The kids chosen for this program are generally headed for serious trouble. It is safe to assume that many of the boys in the Baraka program would have ended up incarcerated, or worse, had they not been selected.
Baraka School is going to begin its fourth year of operation in the fall. With 30 graduates to date, the school is having remarkable success in boosting the academic achievement of these at-risk youngsters and truly turning around their lives.
Because of the persistent resistance to school choice by some Maryland politicians, however, the State Education Department has refused to fund the Baraka School project. I do not speak of any extra funding here. I am only talking about taking the state’s cost of educating each Baraka student, which would normally have gone to the school that they had been assigned to had they remained in the public system, and allowing it to be used to educate the students in this alternative environment.

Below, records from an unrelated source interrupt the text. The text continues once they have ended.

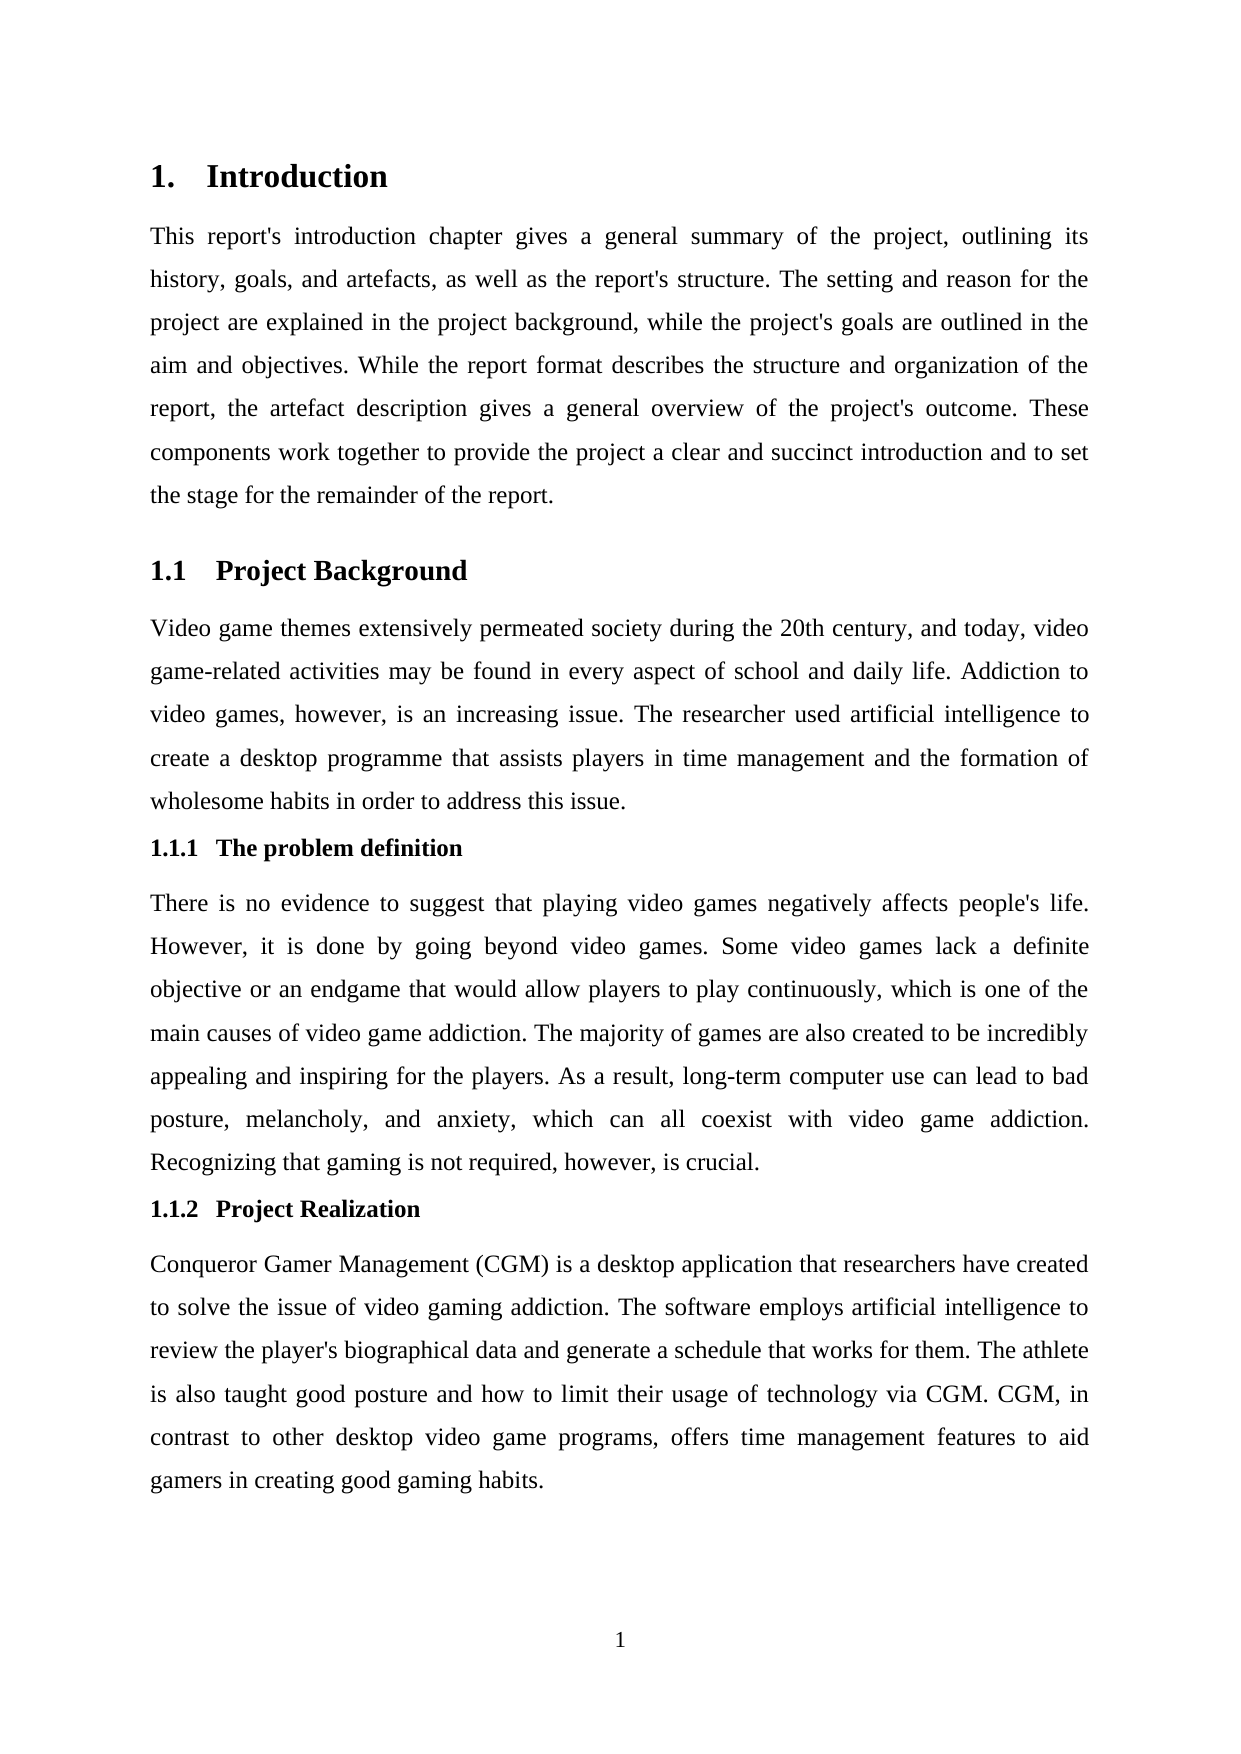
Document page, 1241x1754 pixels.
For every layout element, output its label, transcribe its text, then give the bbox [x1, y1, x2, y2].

subtitle Introduction [150, 156, 1090, 195]
text Conqueror Gamer Management (CGM) is a desktop application that researchers have created to solve the issue of video gaming addiction. The software employs artificial intelligence to review the player's biographical data and generate a schedule that works for them. The athlete is also taught good posture and how to limit their usage of technology via CGM. CGM, in contrast to other desktop video game programs, offers time management features to aid gamers in creating good gaming habits. [150, 1249, 1090, 1494]
subtitle The problem definition [150, 833, 1090, 862]
text There is no evidence to suggest that playing video games negatively affects people's life. However, it is done by going beyond video games. Some video games lack a definite objective or an endgame that would allow players to play continuously, which is one of the main causes of video game addiction. The majority of games are also created to be incredibly appealing and inspiring for the players. As a result, long-term computer use can lead to bad posture, melancholy, and anxiety, which can all coexist with video game addiction. Recognizing that gaming is not required, however, is crucial. [150, 888, 1090, 1176]
subtitle Project Background [150, 553, 1090, 587]
text This report's introduction chapter gives a general summary of the project, outlining its history, goals, and artefacts, as well as the report's structure. The setting and reason for the project are explained in the project background, while the project's goals are outlined in the aim and objectives. While the report format describes the structure and organization of the report, the artefact description gives a general overview of the project's outcome. These components work together to provide the project a clear and succinct introduction and to set the stage for the remainder of the report. [150, 221, 1090, 508]
text Video game themes extensively permeated society during the 20th century, and today, video game-related activities may be found in every aspect of school and daily life. Addiction to video games, however, is an increasing issue. The researcher used artificial intelligence to create a desktop programme that assists players in time management and the formation of wholesome habits in order to address this issue. [150, 613, 1090, 814]
subtitle Project Realization [150, 1194, 1090, 1223]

The state has absolutely refused. Were it not for the support of the Foundation, the Baraka School, which has done such an excellent job for these young men, would have closed.

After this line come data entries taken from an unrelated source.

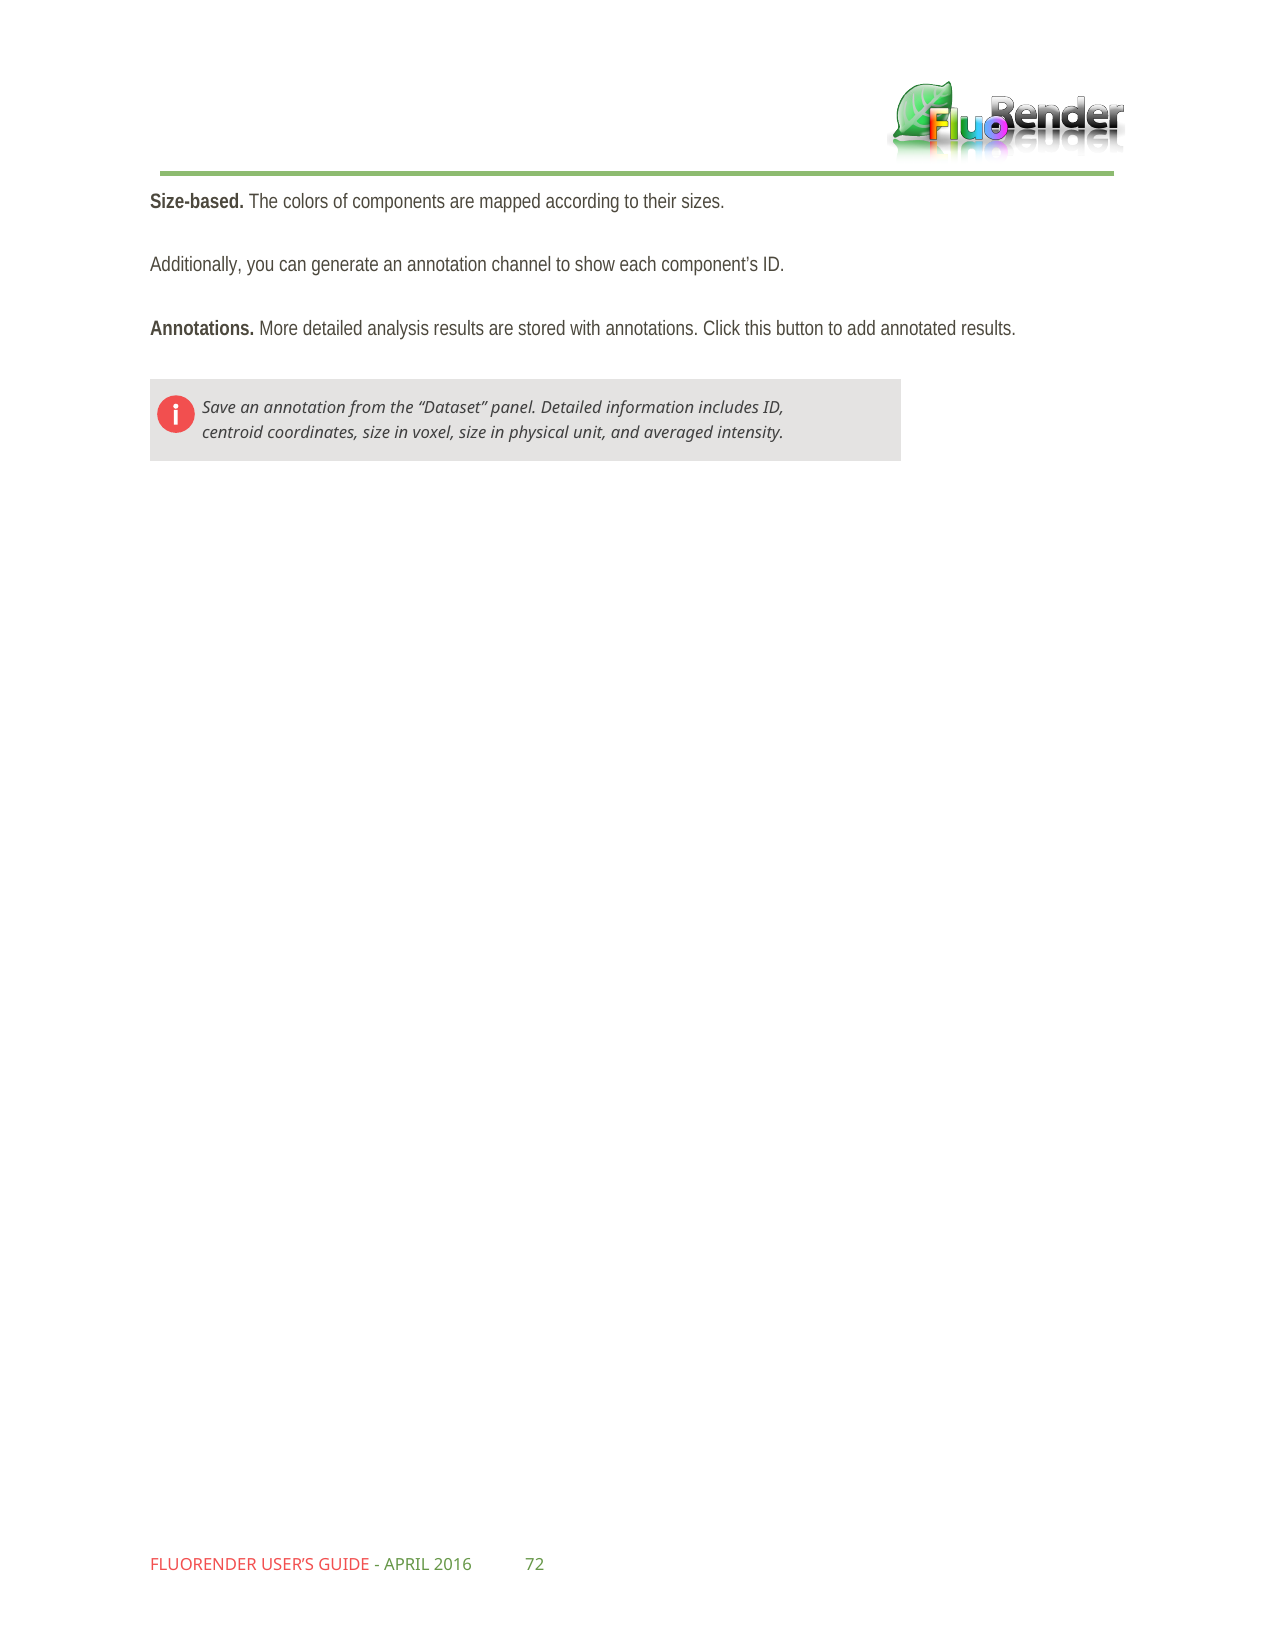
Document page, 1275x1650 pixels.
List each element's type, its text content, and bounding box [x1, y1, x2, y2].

text Additionally, you can generate an annotation channel to show each component’s ID. [150, 252, 1125, 276]
table_header Save an annotation from the “Dataset” panel. Detailed information includes ID, centroid coordinates, size in voxel, size in physical unit, and averaged intensity. [202, 379, 901, 461]
picture [887, 75, 1125, 165]
text Annotations. More detailed analysis results are stored with annotations. Click this button to add annotated results. [150, 315, 1125, 339]
table_header [150, 379, 202, 461]
text Size-based. The colors of components are mapped according to their sizes. [150, 189, 1125, 213]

So, despite greater acceptance of school choice it’s certainly premature to declare victory in the public opinion contest. Indeed, criticisms of school choice are as strident as ever and I am sure you have heard the more familiar ones.
Some say that school choice, especially vouchers, will weaken public education. My response is that choice can only strengthen public education by introducing competition and accountability into the mix. Others claim that school choice is undemocratic. My response to them is that choice is in keeping with the aspirations for freedom that formed the core of American democracy. As former Delaware Governor Pete Du Pont once wrote, “It’s about the liberty to choose what’s best for your children.” All of us should have that choice.
Some say that school choice is elitist, or even racist. The truth is that black low-income children are among the prime victims of the nation’s failing public schools. African-American parents know this all too well. This is why they have been so open to the idea of school choice.
A recent nation poll released by the Joint Center for Political and Economic Studies found a trend toward growing support of tuition vouchers among African-American parents.
Another common criticism of school choice, and especially vouchers, is that it violates the principle of separation of church and state. A properly structured voucher program is no more a violation of the principle of separation of church and state than is the GI Bill. This program allowed military veterans to use government dollars to attend any university of their choice, public or private, religious or secular.
I am convinced that with time, and through open dialogue, critics of school choice will come to see this movement for what it is: part of an emerging new civil rights battle for the millennium, the battle for education equity. We need to give poor children the same right that children from more affluent households have long enjoyed. The right to an education that will prepare them to make a meaningful contribution to society. It is that simple.
In speaking of battles, and in closing, I remind you of those few words of wisdom from Victor Hugo: “Greater than the tread of Mighty Armies, is an Idea whose Time has Come...” As we look to the future, evidence is increasingly compelling that school choice is such an idea.



This is an example of the great thinking that can and should be commonplace within our party. Mr. Schmoke tried some progressive ideas to deal with the drug problem also. It's unfortunate that after leaving office, the Mayor hasn't been in politics.

Craig Farmer
making the word "liberal" safe again!